We zaten op het terras van het Theehuis Rhijnauwen. Achter ons zaten twee jonge mannen van rond de twintig, en mijn oren bleven hangen op hun gesprek. Het was een onwaarschijnlijke aaneenschakeling van clichés.
Over vrienden, vriendinnen, studie: alle onderwerpen werden via spreekwoorden en gezegden behandeld. Heel opmerkelijk. En de meest opmerkelijke uitspraak zingt al zo’n 15 jaar rond in mijn hoofd: “Ik kán wel veranderen, maar alleen als ík dat wil.”

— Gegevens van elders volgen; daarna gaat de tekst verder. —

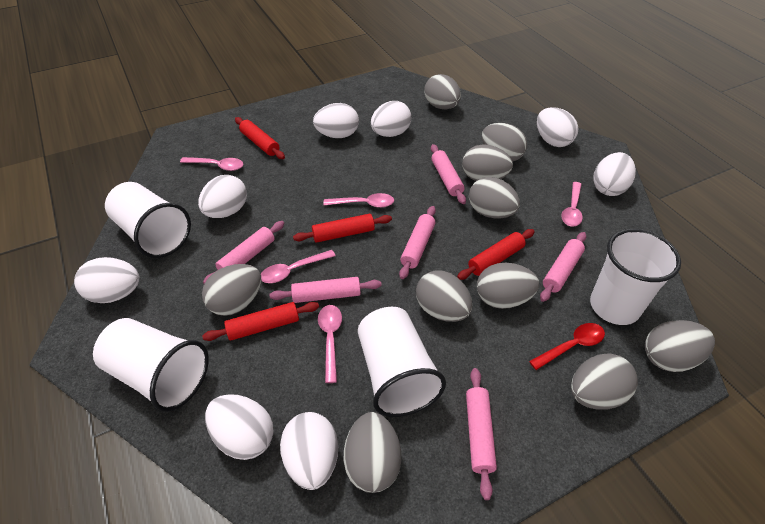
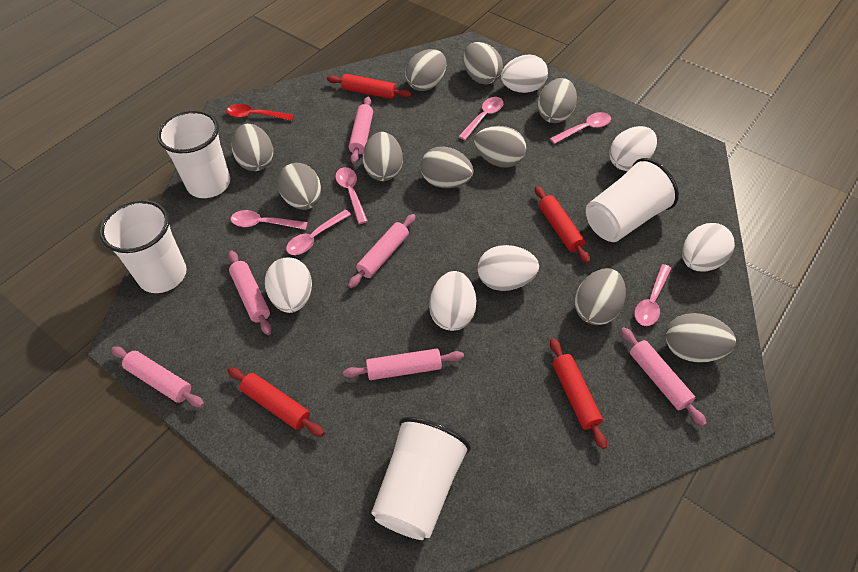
pink spoon: 5 -> 6
white egg: 8 -> 6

Oké, het is natuurlijk wel waar: je kunt alleen veranderen als je dat wil. En (de meeste) mensen die zoiets zeggen willen je eigenlijk vertellen dat ze helemaal geen zin hebben om iets aan hun gedrag of hun werk aan te passen.

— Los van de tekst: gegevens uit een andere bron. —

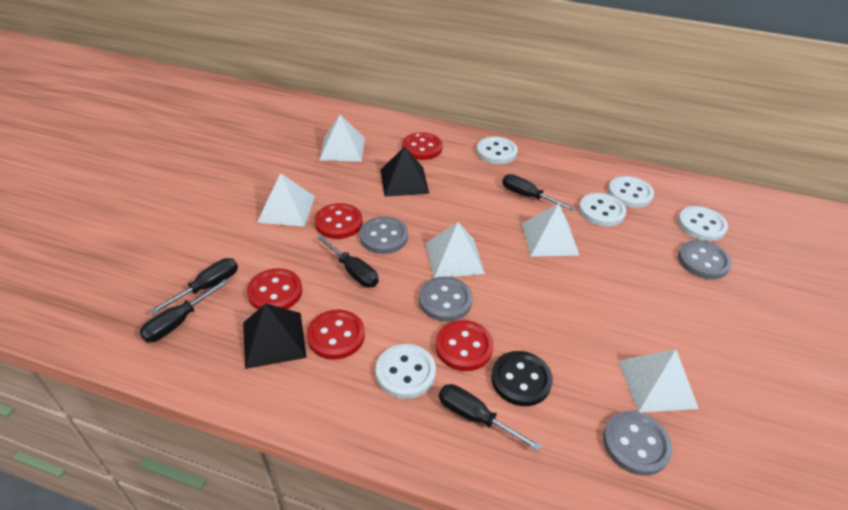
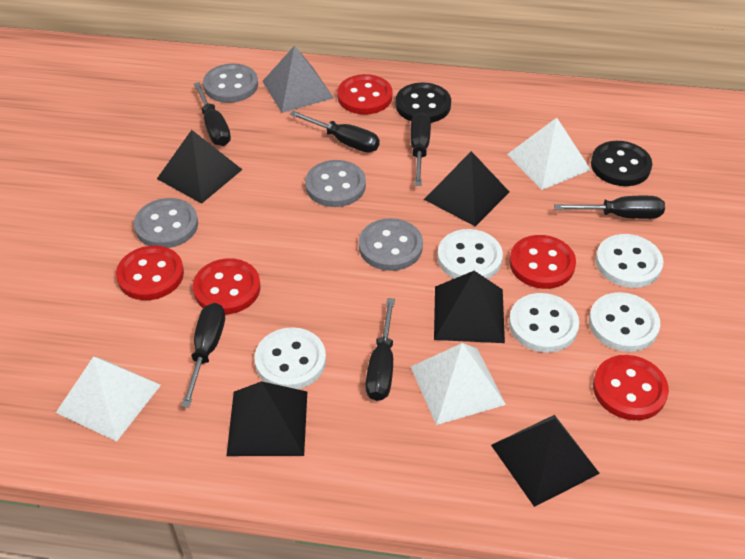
black button: 1 -> 2
black pyramid: 2 -> 5
black screwdriver: 5 -> 6
grey pyramid: 0 -> 1
white pyramid: 5 -> 3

Ik herken ook de reflex om mensen die dit zeggen dan te bestoken met argumenten waarom het beter is als zus en zo… Maar ik heb inmiddels geleerd dat al die verstandige argumenten aan dovemansoren gericht zijn.
Iedereen verandert…
En dat leerde ik onder meer door een boek dat we onlangs lazen. In een compacte boekenclub verdiepten we ons in het boek “Iedereen verandert, nu wij nog” van Hans Vermaak.
Het is namelijk ons werk om onnodige frustratie weg te nemen in de maatschappij door betere online dienstverlening te ontwerpen. Dat gaat natuurlijk veel verder dan een nieuwe kleur voor je buttons of een vriendelijke foutmelding.
De organisatie moet vaak ook anders gaan werken. Niet héél anders, maar wel een beetje. Dus wilden we graag meer weten over hoe je dat doet, veranderingen in gang zetten.
Waar de energie zit
Eén van de belangrijkste inzichten uit het boek van Vermaak was voor mij om te veranderen waar de energie zit. Kijk wie er zin heeft om de handen uit de mouwen te steken, zin om aan de slag te gaan, zegt Vermaak.
Loopt niemand warm voor een bepaalde verandering? Neem dan genoegen met een snelle, middelmatige oplossing voor dit specifieke probleem. Dat laatste druist enorm in tegen mijn natuurlijke drang, maar het is in principe wél zo goed voor de geestelijke gezondheid.
Stel je werkt aan de online dienstverlening en je wil het aanvragen van een vergunning makkelijker maken voor de inwoner. Je ziet kansen, maar je hebt er verschillende afdelingen bij nodig om het voor elkaar te krijgen. De vergunning is immers niet het domein jouw afdeling: jij gaat over de dienstverlening. Hoe pak je dit dan aan?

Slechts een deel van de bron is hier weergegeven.